Une saga en cours depuis 2015

Le scandale VW a commencé en septembre 2015 lorsque les régulateurs ont découvert que la société et sa filiale Audi utilisaient des logiciels illégaux sur leurs véhicules pour tricher aux tests d'émissions. Depuis lors, plusieurs actes d'accusation ont été portés par les autorités américaines.

L'ancien PDG de Volkswagen Martin Winterkorn et les dirigeants du groupe Richard Dorenkamp, ​​Bernd Gottweis, Jens Hadler, Heinz-Jakob Neusser et Jürgen Peter ont été inculpés aux États-Unis. Pendant ce temps, l'exécutif Oliver Schmidt et l'ingénieur James Liang ont été condamnés à une peine de prison.

En Allemagne, trois municipalités différentes, Munich, Stuttgart et Braunschweig, mènent actuellement des enquêtes. La semaine dernière, l’État de Braunschweig a condamné Volkswagen à une amende de 1 milliard d’euros (1,2 milliard de dollars), l’une des amendes les plus élevées jamais infligées à l’État, pour «manquements à la supervision de son département de développement de moteurs».

L'arrestation de Stadler est maintenant supervisée par les procureurs de Munich, qui ont déclaré que le PDG serait interrogé mercredi après s'être entretenu avec ses avocats. Journal localSueddeuschte Zeitung Les forces de l'ordre ont rapporté avoir écouté les appels téléphoniques de Stadler pour acquérir des preuves «concrètes» d'activités illégales présumées.

Le journal a également déclaré que le conseil de surveillance de Volkswagen avait nommé un directeur général par intérim d'Audi. Cependant, VW a nié la nouvelle.

«Les conseils de surveillance de VW et Audi n'ont pas encore pris de décision et continuent d'évaluer la situation», a déclaré un porte-parole de la société. Des responsables de Munich ont déclaré que Stadler faisait l'objet d'une enquête pour fraude présumée et publicité mensongère.

Jusqu'à présent, Audi et VW ont tous deux confirmé l'arrestation mais ont déclaré que "la présomption d'innocence continue de s'appliquer" à l'exécutif.
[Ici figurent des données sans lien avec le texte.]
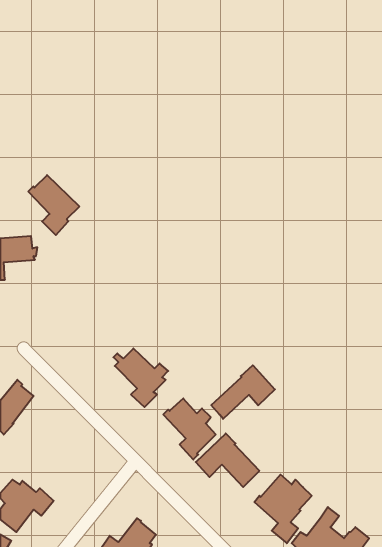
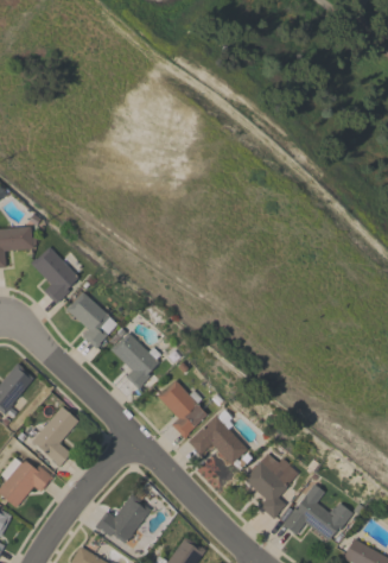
building: [28,175,79,235] -> [31,247,79,304]
building: none -> [65,291,117,349]
building: [211,365,275,419] -> none
building: none -> [32,406,78,466]

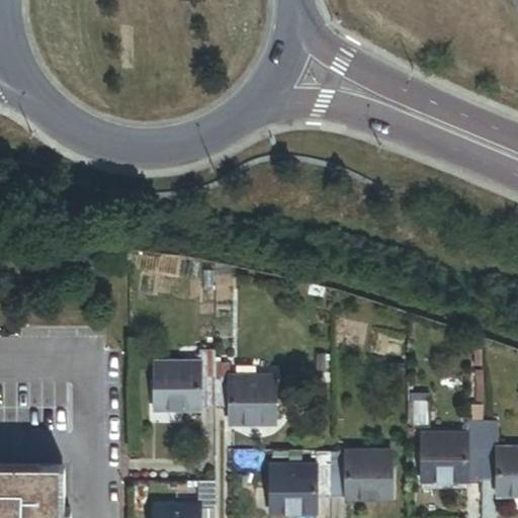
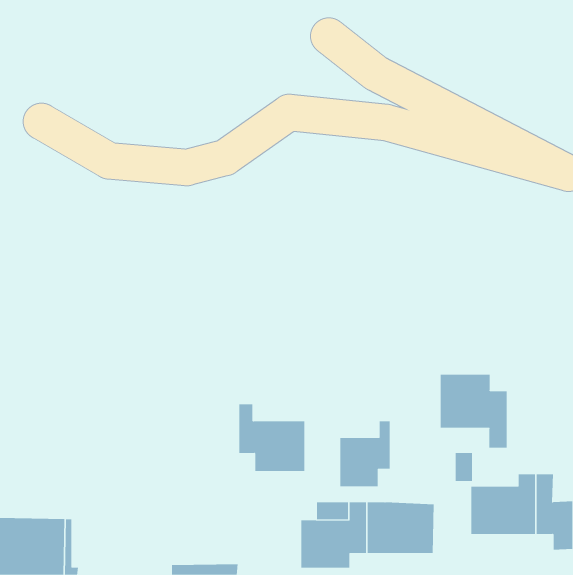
building: none -> [440,374,507,449]
building: [155,350,214,408] -> none
building: none -> [340,421,390,487]

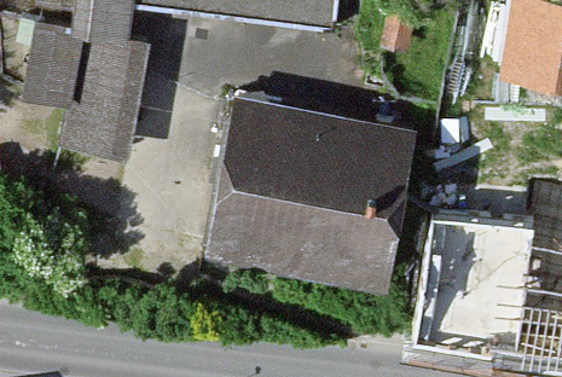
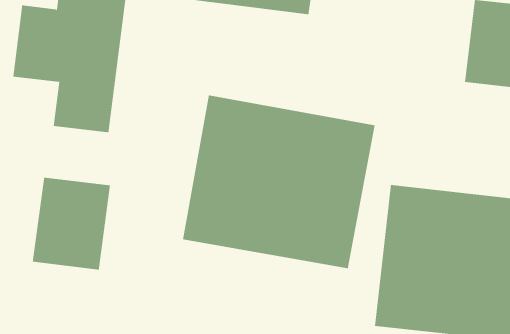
building: none -> [32,177,111,270]

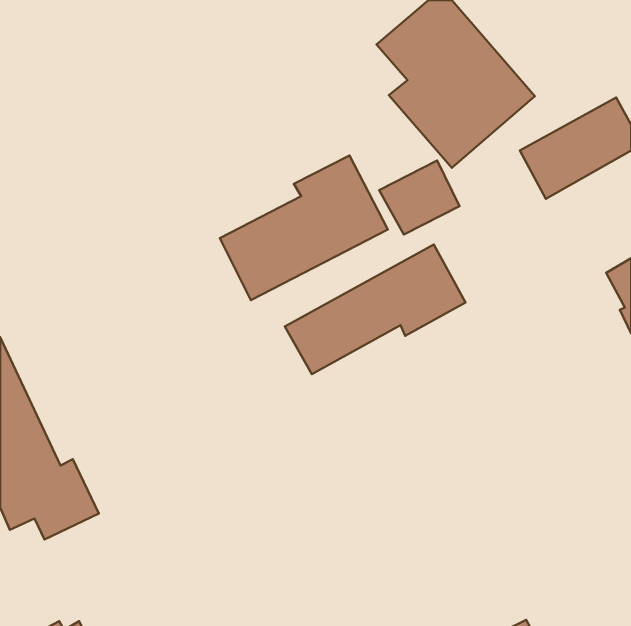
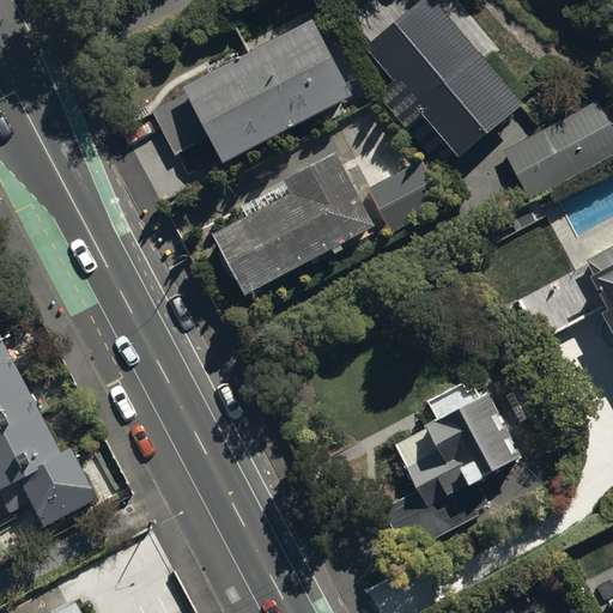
building: none -> [153,14,353,160]
building: [285,244,466,374] -> none
building: none -> [384,386,523,560]

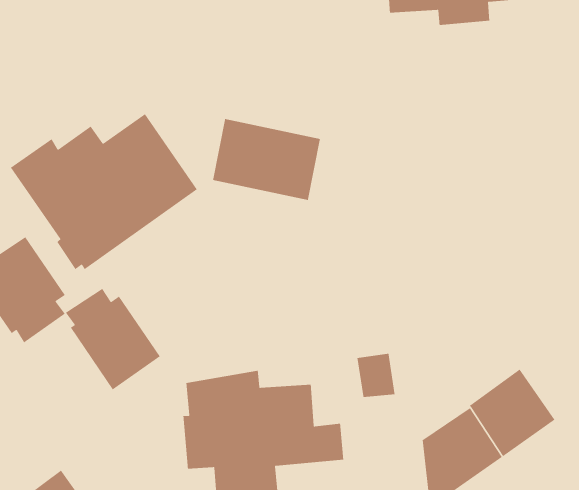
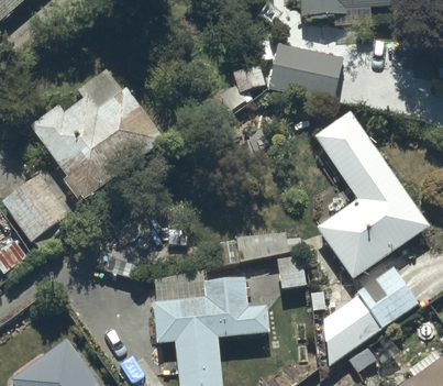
building: [212,118,321,201] -> [267,44,344,102]
building: none -> [314,113,428,278]
building: [65,288,161,391] -> none

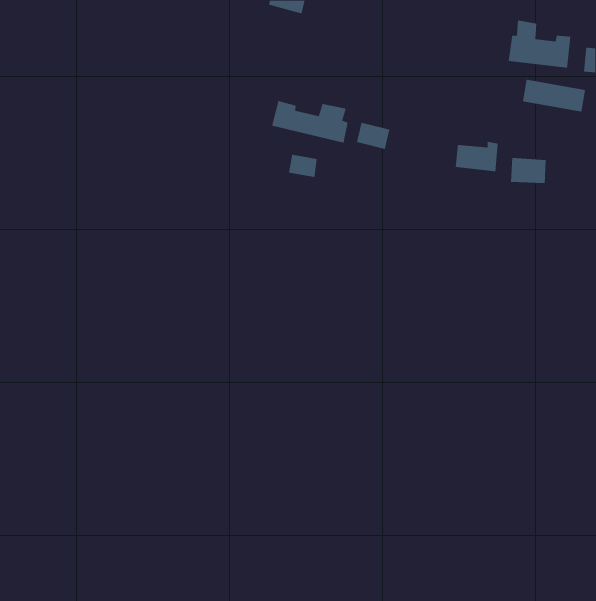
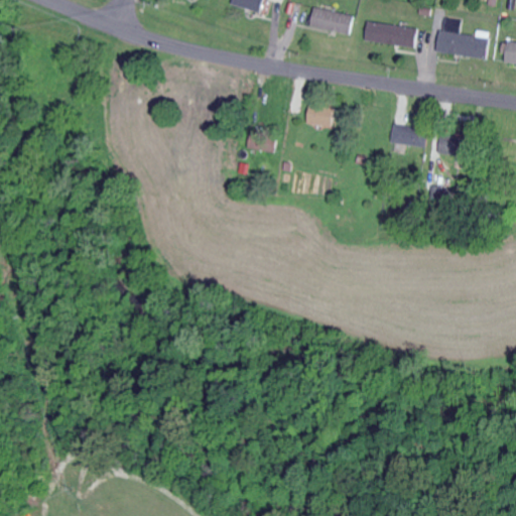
building: none -> [309,8,354,34]
building: [522,79,586,112] -> [364,20,418,48]
building: [272,100,348,143] -> none

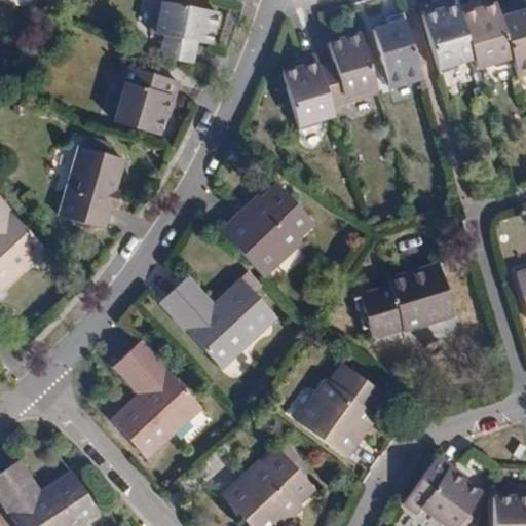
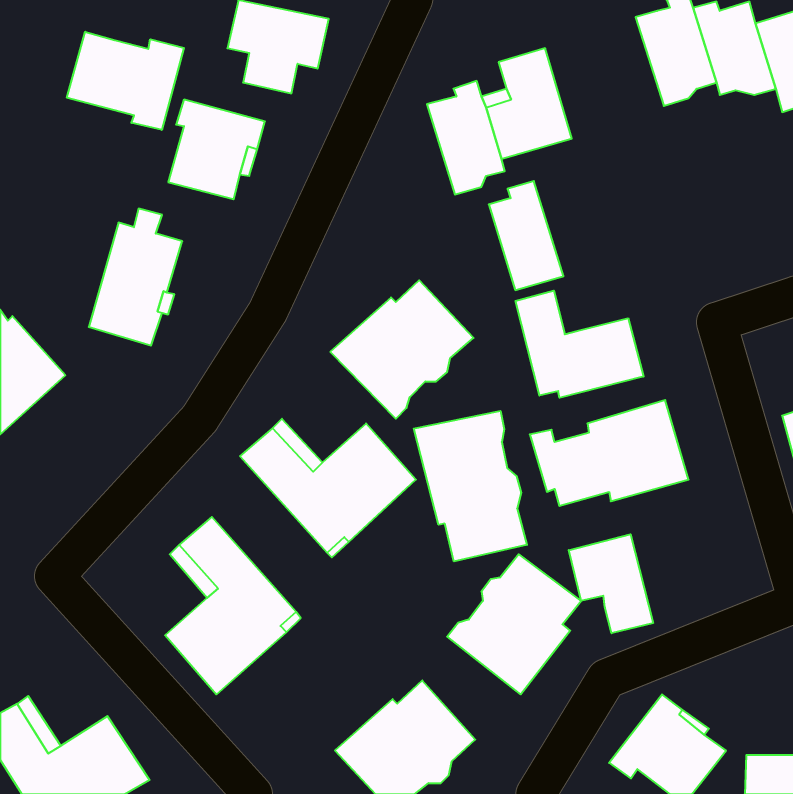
building: [374,15,423,87] -> [489,181,564,290]
building: none -> [67,32,184,130]
building: none -> [515,291,644,398]
building: none -> [414,411,527,561]
building: none -> [569,534,653,633]

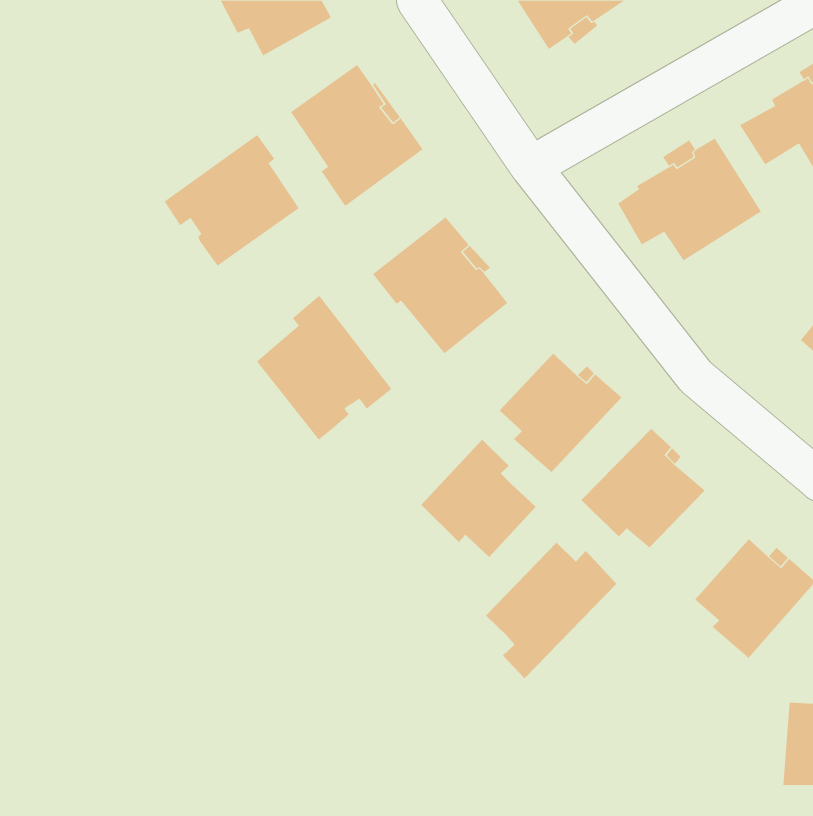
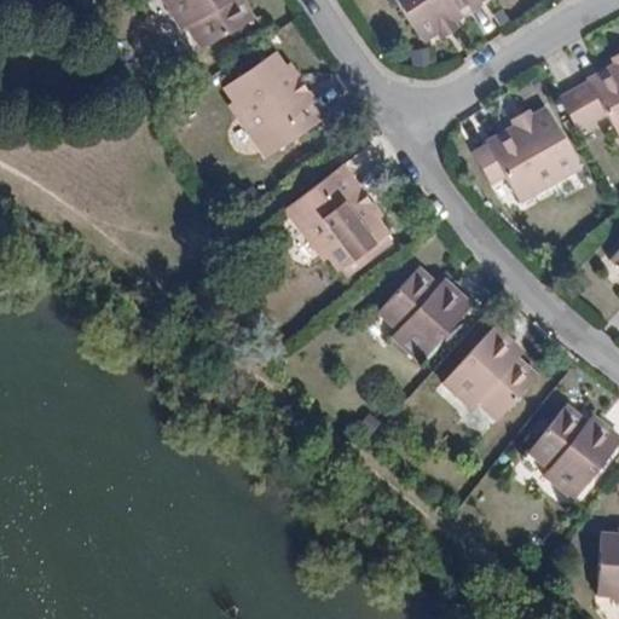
building: [164,134,300,267] -> none
building: [256,295,392,440] -> none
building: [420,439,536,558] -> none
building: [485,542,617,679] -> none

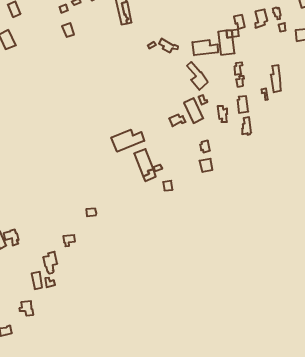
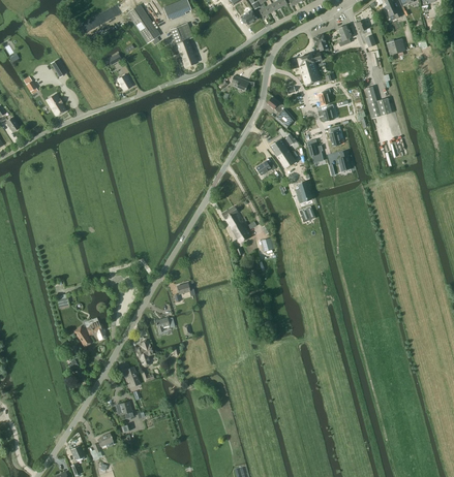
building: [192,40,218,55] -> none
building: [111,130,144,152] -> none

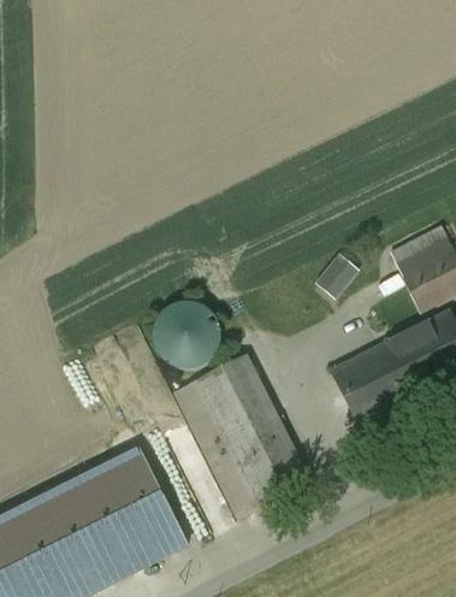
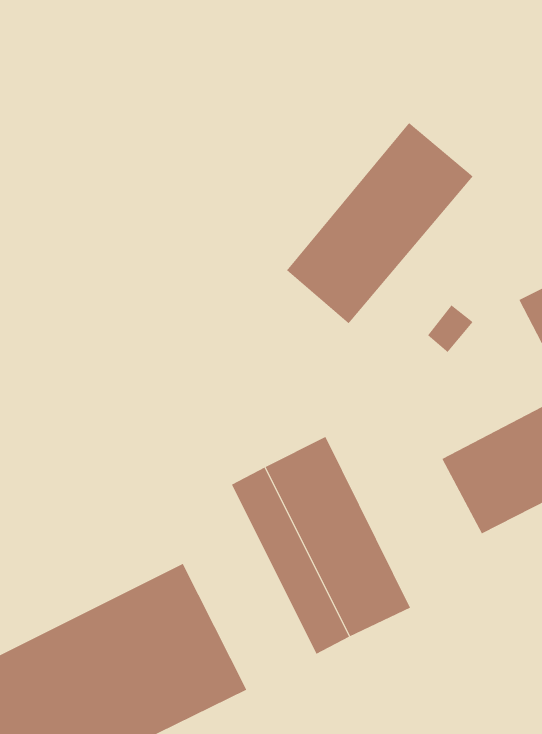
building: none -> [286,122,473,324]
building: [141,294,215,368] -> none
Pendant ce temps, un porte-parole de Porsche SE, qui contrôle la société mère de VW et d'Audi, a déclaré que l'arrestation serait discutée plus avant lors d'une réunion du conseil de surveillance lundi.

Stadler a finalement été contraint de démissionner?

Cependant, le Financial Times a rapporté que Stadler pourrait finalement être contraint de démissionner. Citant "deux personnes proches de l'entreprise", le journal a déclaré que son sort serait déterminé lors de la réunion du conseil d'administration, mais qu'un directeur général par intérim serait une nécessité en raison de l'événement Audi à Bruxelles en août pour le lancement du SUV à batterie e-Tron.

Jusqu'à présent, Stadler a continué de bénéficier du soutien de son conseil d'administration et de celui des sociétés mères contrôlant Porsche-Piëch, au grand désarroi des actionnaires minoritaires et des analystes. Cela a abouti à une question ouverte concernant le soutien de l'exécutif malgré les nombreux appels à sa révocation.

À ce jour, VW a admis avoir installé le logiciel illégal de triche sur les émissions 11 millions de voitures diesel dans le monde et payé plus de 25 milliards d'euros en amendes et en indemnités depuis le début du scandale. Pendant ce temps, Audi a informé les autorités elle-même lorsqu'elle a apparemment découvert des «irrégularités» dans les contrôles des émissions des modèles A6 et A7 lors d'enquêtes internes.